MAGELANG, SM Network – Selama masa pandemi Covid-19, Perusahaan Daerah (Perusda) Taman Kyai Langgeng Kota Magelang merugi. Tercatat kerugian mencapai Rp 17 miliar dengan jumlah pengunjung hanya sekitar 6.500.
Direktur Umum Perusda Taman Kyai Langgeng, Slamet Maryono mengatakan, pihaknya sebenarnya ditarget mendapat kunjungan hingga 650.000 pengunjung selama satu tahun. Namun, sejak Maret 2020 sampai Januari 2021, angka kunjungan tak lebih dari 1 persen dari target atau hanya mampu menjual 6.500 tiket saja.
“Angka kunjungan tahun 2020 turun drastis, karena tutup total sejak Maret-Juni 2020. Otomatis saat itu tidak ada pendapatan sama sekali,” ujarnya, Kamis (28/1).
Dia menuturkan, sejak awal Juli, Taman Kyai Langgeng baru dibuka kembali, namun dengan pembatasan secara ketat. Di antaranya, pembatasan jumlah kunjungan tidak lebih dari 30 persen kapasitas, pembatasan jam operasional hingga pukul 17.00 WIB, dan penerapan kerja karyawan dengan sistem shift (bergantian).
“Jadwal karyawan ini kita berlakukan 50 persen bekerja dan 50 persen tinggal di rumah. Setiap harinya dirolling,” katanya.
Sistem kerja bergantian ini, katanya, paling efektif diterapkan untuk menghindari pemutusan hubungan kerja (PHK). Konsekuensinya, pembayaran gaji karyawan TKL pun dikurangi sesuai dengan jumlah libur yang mereka dapatkan.

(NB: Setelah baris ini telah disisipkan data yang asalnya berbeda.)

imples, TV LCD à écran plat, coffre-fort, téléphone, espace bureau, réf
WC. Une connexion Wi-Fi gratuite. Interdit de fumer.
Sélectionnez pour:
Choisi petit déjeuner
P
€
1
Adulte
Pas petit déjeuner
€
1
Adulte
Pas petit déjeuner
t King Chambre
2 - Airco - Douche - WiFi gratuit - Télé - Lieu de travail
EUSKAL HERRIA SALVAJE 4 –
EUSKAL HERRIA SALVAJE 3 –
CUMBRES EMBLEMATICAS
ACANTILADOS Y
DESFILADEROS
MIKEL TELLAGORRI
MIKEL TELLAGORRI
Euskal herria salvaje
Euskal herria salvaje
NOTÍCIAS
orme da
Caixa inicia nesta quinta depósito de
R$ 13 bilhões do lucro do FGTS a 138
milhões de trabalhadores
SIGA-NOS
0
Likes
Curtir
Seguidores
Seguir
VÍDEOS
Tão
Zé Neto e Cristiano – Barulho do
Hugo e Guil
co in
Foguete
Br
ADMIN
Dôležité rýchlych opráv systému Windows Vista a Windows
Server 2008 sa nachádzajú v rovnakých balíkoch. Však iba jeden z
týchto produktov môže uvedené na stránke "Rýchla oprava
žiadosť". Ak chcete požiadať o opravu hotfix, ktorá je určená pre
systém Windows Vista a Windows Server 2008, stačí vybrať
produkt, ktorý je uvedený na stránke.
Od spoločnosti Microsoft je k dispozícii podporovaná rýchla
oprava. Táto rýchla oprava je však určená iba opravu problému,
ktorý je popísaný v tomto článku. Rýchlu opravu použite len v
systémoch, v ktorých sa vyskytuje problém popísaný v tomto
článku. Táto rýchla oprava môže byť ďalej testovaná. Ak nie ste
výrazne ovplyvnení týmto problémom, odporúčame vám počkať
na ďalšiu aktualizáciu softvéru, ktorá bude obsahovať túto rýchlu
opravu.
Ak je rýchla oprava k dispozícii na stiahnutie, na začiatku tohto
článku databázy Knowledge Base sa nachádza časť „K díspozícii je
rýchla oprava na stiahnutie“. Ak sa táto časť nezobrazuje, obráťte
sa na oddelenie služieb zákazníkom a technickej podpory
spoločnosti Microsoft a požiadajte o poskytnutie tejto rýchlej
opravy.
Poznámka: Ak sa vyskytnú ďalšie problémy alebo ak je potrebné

“Kami tidak bisa mempraktikkan sistem kerja dari rumah (WFH) dan kerja kantor (WFO). Karena di sini BUMD, bukan instansi Pemkot Magelang. Jadi, yang tidak berangkat atau pas giliran di rumah, kita kurangi gaji mereka secara proporsional,” ucapnya.
Slamet mengutarakan, saat ini PDOW Taman Kyai Langgeng memiliki 117 karyawan. Meski terdampak pandemi, manajemen tidak sampai melakukan PHK kepada karyawannya.
“Pendapatan mereka hanya kami kurangi secara proporsional sesuai jadwal kerja lapangan. Meski sudah dikurangi, tapi tetap saja soal beban gaji masih menjadi masalah utama Taman Kyai Langgeng,” jelasnya.
Dia mengaku sampai saat ini, pihaknya belum menyetorkan hasil pendapatan kepada Pemkot Magelang. Sebab, dana perolehan penjualan tiket prioritas digunakan untuk biaya perawatan wahana, pemeliharaan, kebersihan, dan beban gaji karyawan.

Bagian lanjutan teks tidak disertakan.